Für die Untersuchung malten die Wissenschaftler sich die üblichen Horrorszenarien aus: Staaten wie Iran oder Nordkorea könnten herkömmliche oder atomare Langstreckenraketen auf die USA abfeuern. In solchen Fällen soll das Ground-Based-Midcourse-Defense-System (GMD) aktiv werden - die 30 Boden-Abwehr-Systeme an Militärstützpunkten in Alaska und Kalifornien sollen feindliche Raketen mitten im Flug abfangen.

Dieses Abwehrsystem greife zwar früh ein, biete aber nur wenig Schutz vor einer möglichen Bedrohung aus Nordkorea. Es habe Mängel und sei nur begrenzt imstande, die USA vor Angriffen auch aus anderen Ländern zu verteidigen, schreiben die Experten der National Academies in ihrem Bericht.

Um diese Mängel zu beheben, schlagen die Autoren vor, das Abwehrsystem auf einen dritten Stützpunkt im Nordosten der USA auszudehnen. Zusätzlich müsse man bei den Details nachbessern.
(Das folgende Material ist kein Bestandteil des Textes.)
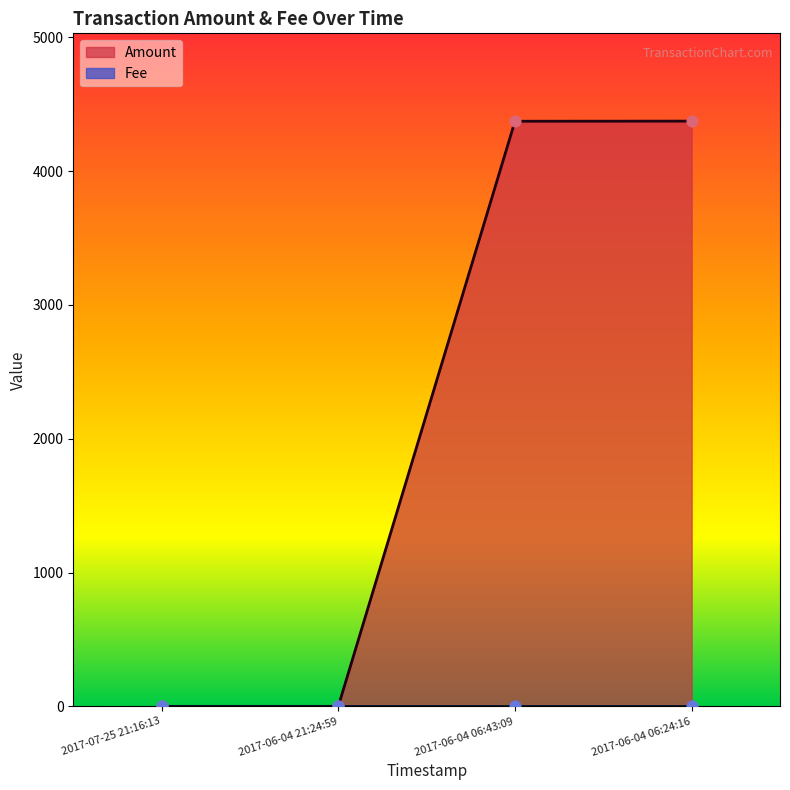

Between 2017-06-04 06:24:16 and 2017-06-04 06:43:09, which is larger?

2017-06-04 06:24:16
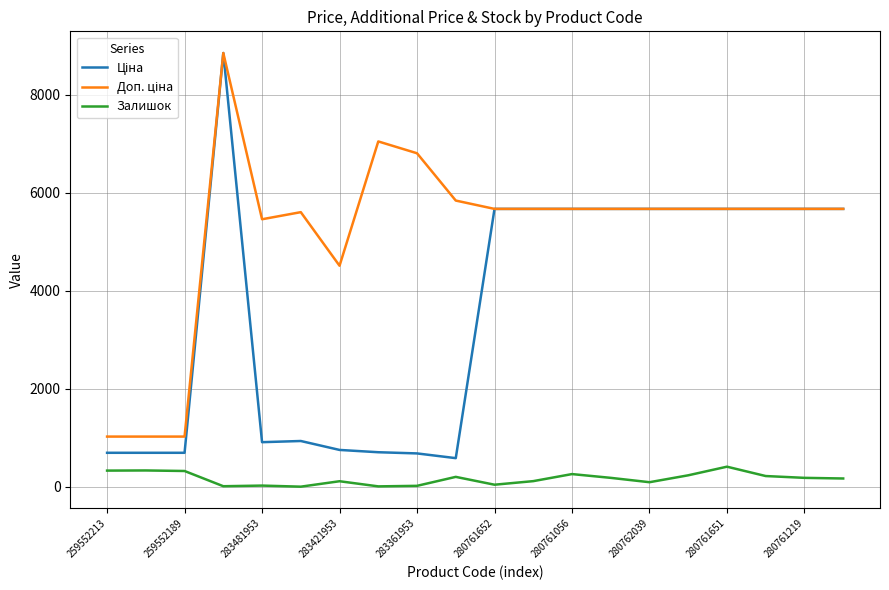

What is the maximum value shown in the chart?

8856.7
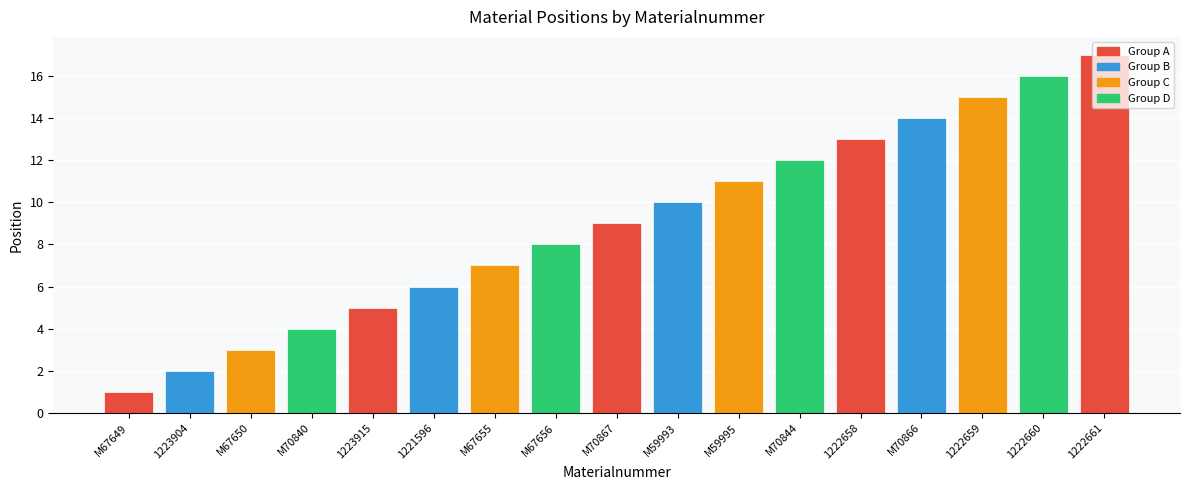

What position from the right is 1223915?

13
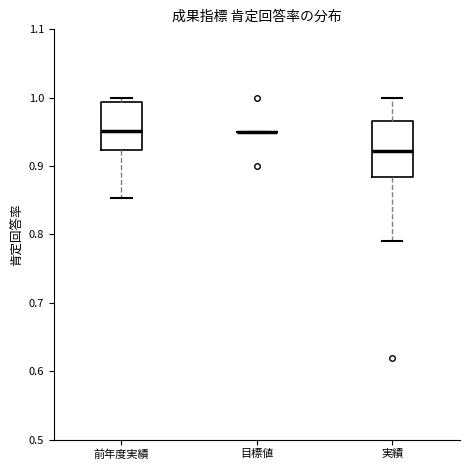

Comparing the boxes themselves (not the whiskers), which one is the tallest?

実績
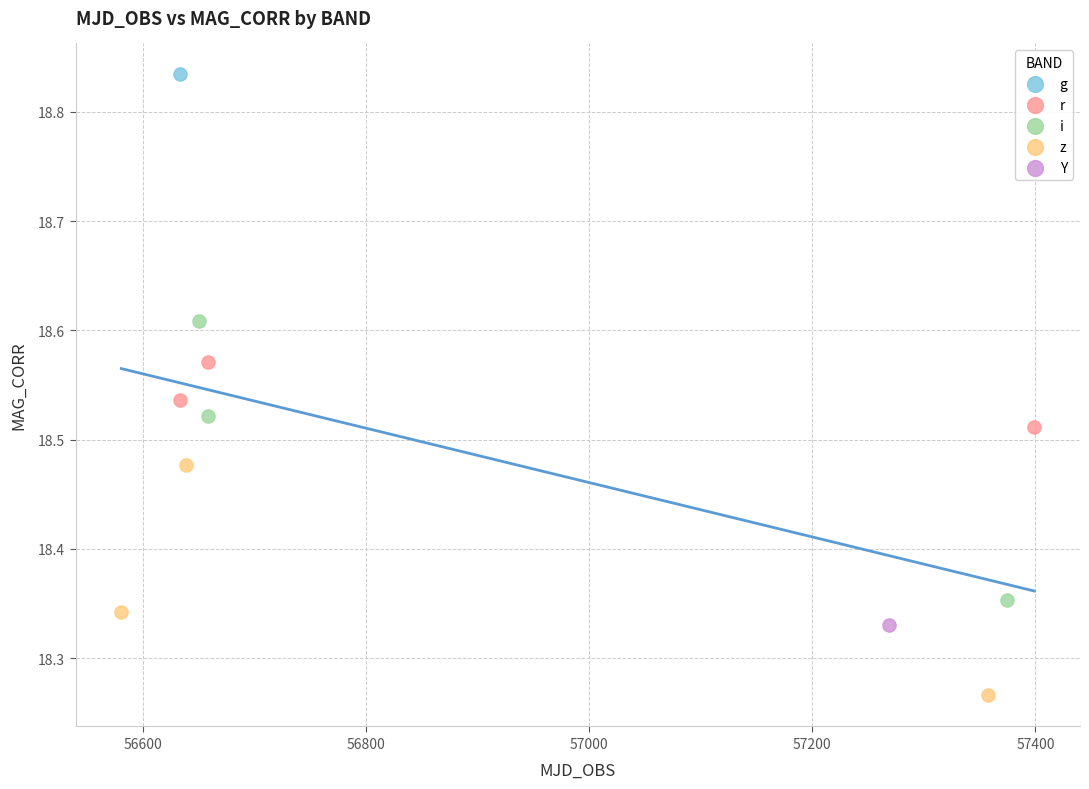

What are all the series names shown in the legend?

g, r, i, z, Y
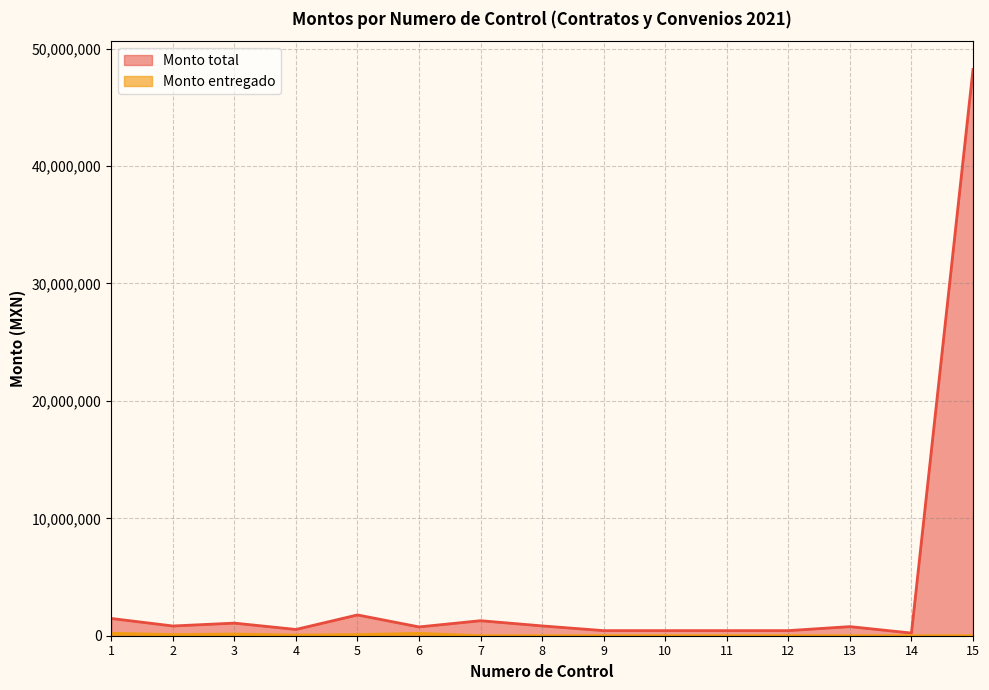

What is the value of the Monto total point at the 3rd from the left?

1075000.0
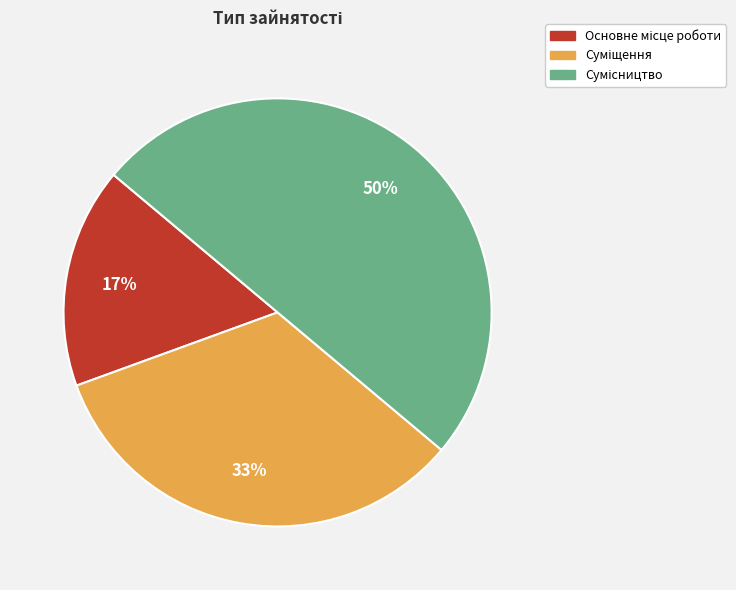

To the nearest percent, what is the average slice percentage?

33%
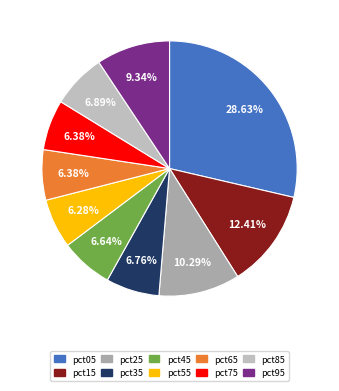

How many slices are in this pie chart?

10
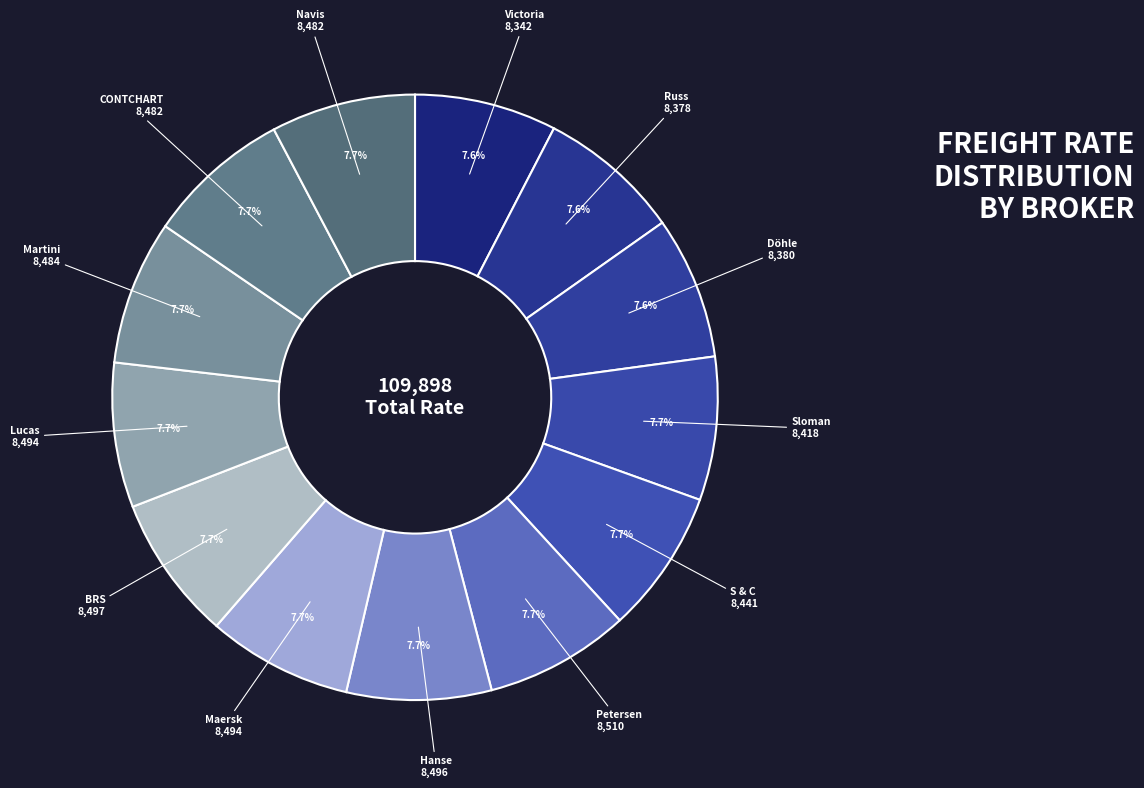

Does any single category account for the majority?

No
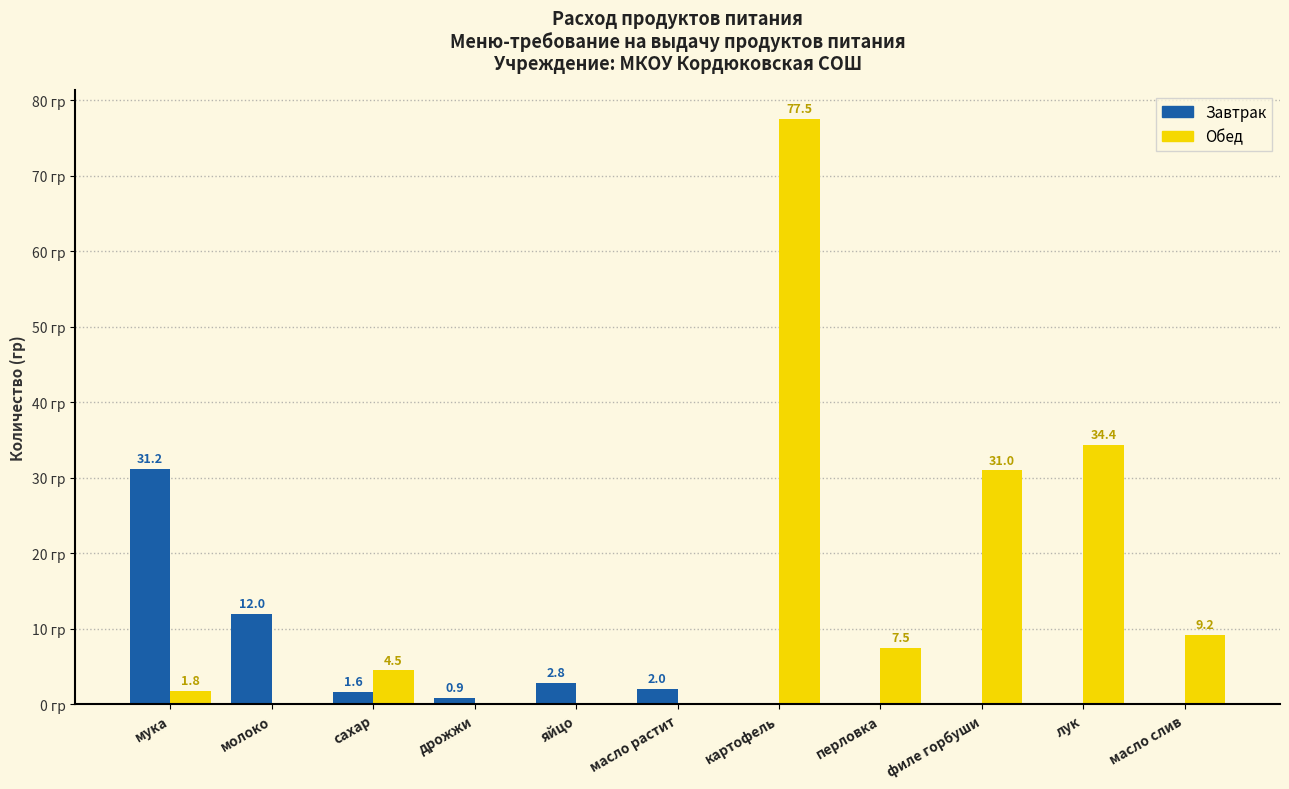

Where is Обед nearest to the value 38?

лук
So sei es notwendig, die Abfangraketen gegen bessere auszutauschen und die Frühwarn-Radarsysteme mit neuerer Technologie auszustatten.

Die Experten untersuchten auch, ob sogenannte Boost-Phase-Abwehrsysteme sinnvoll wären. Diese sollen feindliche Raketen gleich nach dem Start abschießen, solange der Raketenantrieb noch aktiv ist. Solche Systeme seien zwar theoretisch möglich, schließen die Experten, praktisch aber nur schwer einzusetzen. Schließlich könne man die Systeme nur schwer am Boden oder im Luftraum nahe genug der feindlichen Abschussstelle stationieren. Die Möglichkeit, die Frühabwehr-Systeme im All anzusiedeln, schlossen die Autoren ebenfalls aus - dazu wären Hunderte von Satelliten notwendig, die Kosten lägen geschätzt bei 500 Milliarden Dollar für eine Zeitspanne von 20 Jahren.

In dem Expertengremium saßen unter anderem Ingenieure und Waffenexperten. Die National Academies ist ein Zusammenschluss mehrerer wissenschaftlicher Vereinigungen, die als private Non-Profit-Organisation in wissenschaftlichen und technischen Fragen Beratung anbietet.

Schon in der Vergangenheit waren die US-amerikanischen Systeme zur Raktenabwehr immer wieder in die Kritik geraten. Die Regierung unter dem ehemaligen Präsidenten George W. Bush stieß mit ihren Plänen, eine Raketenabwehr in Europa zu stationieren, auf heftigen Widerstand.